On February 12, 2016, then-President Barack Obama established the Mojave Trails National Monument, which added protection for neighboring natural springs from being extracted from and pipelined through the monument, which complicated natural resource company Cadiz Inc.'s plan to move ahead with a proposal to pump groundwater on land surrounded by the national monument and sell the water to California cities. The Obama administration’s Department of the Interior also wrote an opinion that required federal review for projects that could affect national parks and other public lands.
In September 2017, the Trump administration’s Department of the Interior’s acting solicitor and principal deputy solicitor wrote a new opinion that removed federal oversight of projects using certain railroad rights of way, allowing developers to evade federal review for projects that could impact national parks and other public lands. In October 2017, the U.S. Bureau of Land Management (BLM) sent an official letter to Cadiz Inc. echoing the solicitor general’s opinion.

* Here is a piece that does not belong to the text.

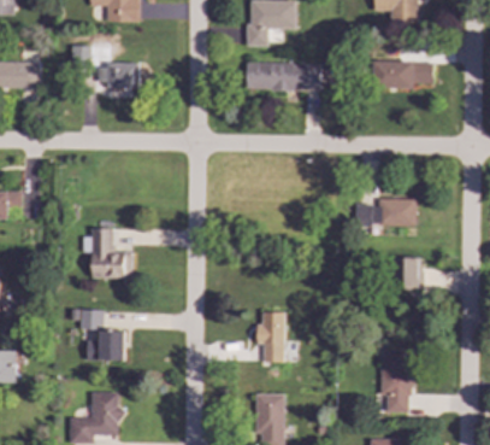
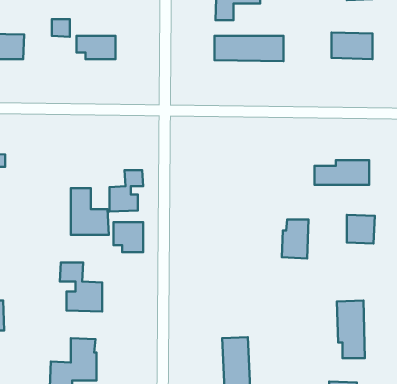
building: none -> [109,170,143,211]
building: none -> [114,222,143,252]
building: [256,311,285,353] -> [282,219,308,258]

On April 3, 2018, the National Parks Conservationist Association (NPCA) filed a lawsuit (18-cv-00753) that challenged the Trump administration’s Department of the Interior solicitor’s 2017 opinion, as well as the BLM decision that the construction and operation of a 43-mile-long pipeline associated with the Cadiz Inc. project within the Mojave Trails National Monument may proceed without proper federal oversight.
The NPCA's filing claimed that the Department of the Interior's action blocked scientists from the National Park Service and U.S. Geological Survey from reviewing and regulating the Cadiz Inc. project, as required by the National Environmental Policy Act. Federal scientists previously have found that Cadiz Inc. would extract up to 25 times more groundwater than is naturally recharged, severely damaging resources throughout the Mojave Desert. In November 2017, the Center for Biological Diversity filed a similar lawsuit— Center for Biological Diversity v. U.S. Bureau of Land Management (17-cv-08587) —which also challenged the Department of the Interior solicitor’s opinion.
On July 25, 2018, Judge McFadden, granted the Department of Justice’s motion to transfer the case to the District for Central California, where a similar case is pending. McFadden cited the “local interest in deciding local controversies at home…”
On September 24, 2018, Judge Wu granted Cadiz Inc. and Cadiz Real Estate the right to intervene as co-defendants. The case is now in California District Court (18-cv-6775) and will be argued along with the Center for Biological Diversity v. U.S. Bureau of Land Management case (17-cv-8587).